Estimates for growth continue to spiral down
According to a report by the Korea Center for International Finance released last week, the investment banks’ average predictions is now 1.9 percent.
This is a sharp drop from the 2.6 percent growth that was the average prediction at the end of last year.
Growth of 1.9 percent would be the slowest in a decade. The last time the Korean economy grew below 2 percent was in 2009, in the wake of the global financial meltdown of 2008. The Korean economy’s growth in 2009 was 0.9 percent.
Investment banks have been lowering their outlooks throughout the year. The average outlook at the end of May was 2.3 percent, which fell to 2.2 percent a month later, 2.1 percent at the end of July and 2 percent in August. The investment banks regularly revise their outlooks.
The economy is being hurt by weak investment and consumer spending amid challenging external factors including the ongoing trade war between the United States and China and falling semiconductor prices.
HSBC is the only investment bank that still expects Korea’s economy to expand 2 percent.

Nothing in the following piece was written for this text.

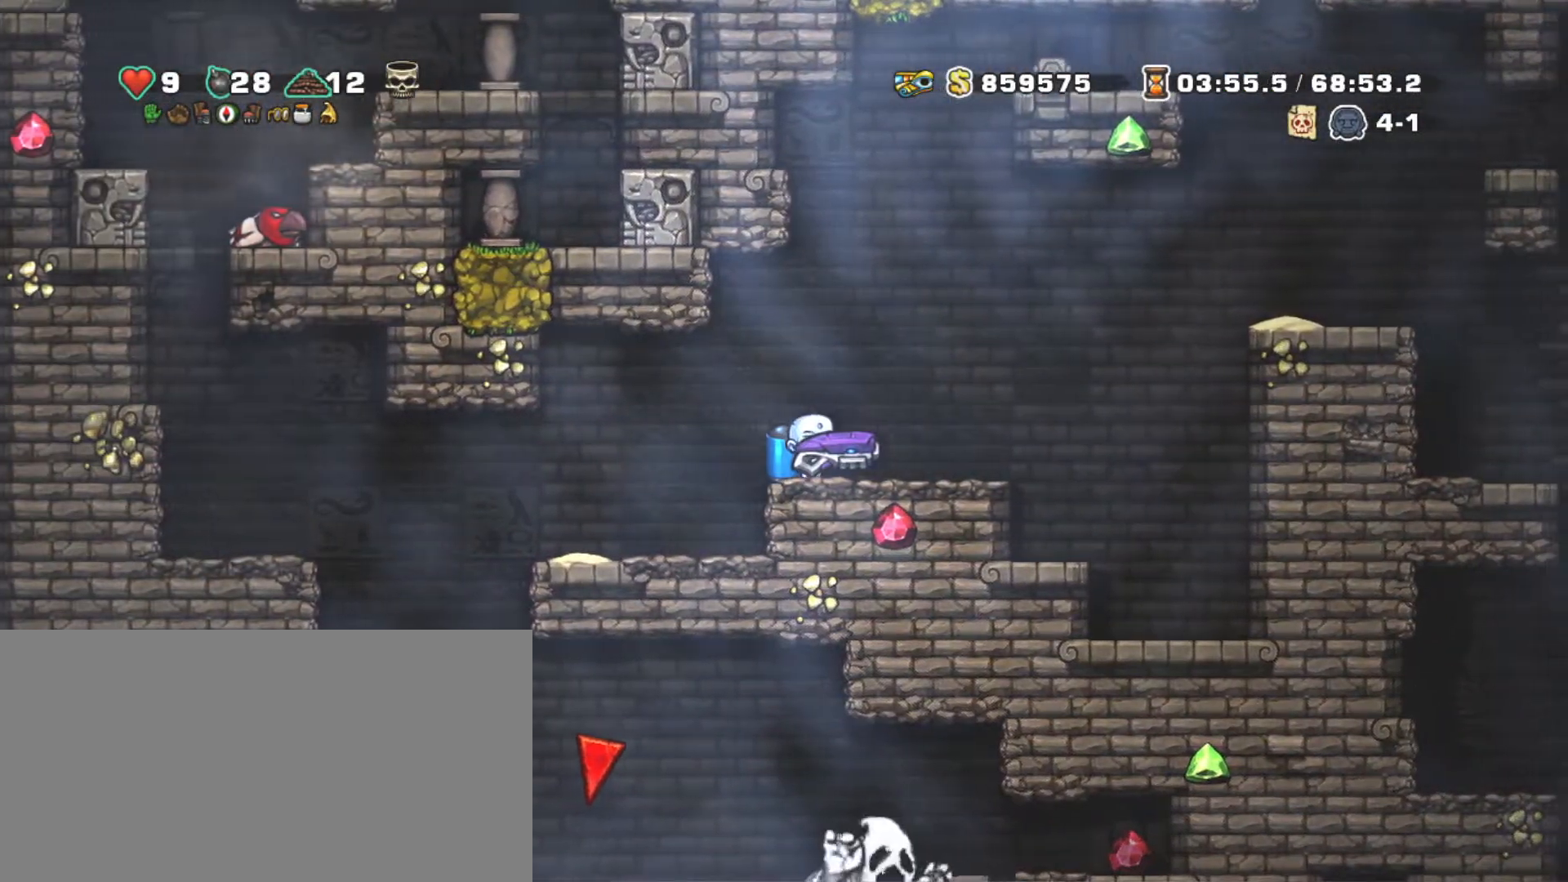
{"keys": ["right"], "events": []}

The global credit rating agency Standard & Poor’s also projects Korea’s economic growth at 1.8 percent while the Korea Economic Research Institute expects 1.9 percent growth.
“There are ample indices that show that the Korean economy is now entering a recession cycle variation in terms of facilities investment, industrial projections and pre-tax incomes,” said Shin Se-don, a Sookmyung Women’s University economics professor. “There are worries that Korea is entering a Japanese-type long-term recession once low growth and low inflation become fixed.”
However, the government remains optimistic.
“It will be difficult to meet the government’s economic growth target [between 2.4 and 2.5 percent],” Finance Minister Hong Nam-ki told lawmakers on Oct. 2 during the National Assembly audit.
“While there are several research centers that project growth in the 1 percent range, many still believe in growth of more than 2 percent.”
The government, Blue House and ruling Democratic Party argue that the weakening of the Korean economy is not structural but cyclical - and that Korea is doing better than some other countries.
They have been emphasizing that Korea this year joined the so-called 30-50 Club, advanced economies with gross national income per capita of $30,000 or more and 50 million or higher populations.
Others argue that Korea shouldn’t have low growth rates like the other advanced economies in the 30-50 Club including the United States, Japan, Germany, Britain, France and Italy and should be growing faster.
If Korea’s economic growth is under 2 percent, it will be lower than that of the global economy, which is expected to grow at 2.9 percent.
“Since the government has been cherry-picking statistics, there’s a difference with what that public actually feels in terms of the economy,” said Yoo Gyeong-joon, a professor at the Techno Human Resource Development Graduate School at Korea University of Technology and Education, who once served as head of Statistics Korea, the government’s statistical agency.
“The lives of the public can only improve when [the government] admits when the results of its economic policy turn out to be the opposite of their intentions,” Yoo said, “and makes changes to the policies accordingly.”
In her first public speech last week, Kristalina Georgieva, the new head of the International Monetary Fund, advised Korea to expand its spending to defend itself against a looming crisis.
“In 2019, we expect slower growth in nearly 90 percent of the world,” Georgieva said. “This widespread deceleration means that growth this year will fall to its lowest rate since the beginning of the decade.”
Singling out Korea, Germany and the Netherlands, Georgieva said these countries should increase spending especially in infrastructure and research and development to boost demand and their growth potential.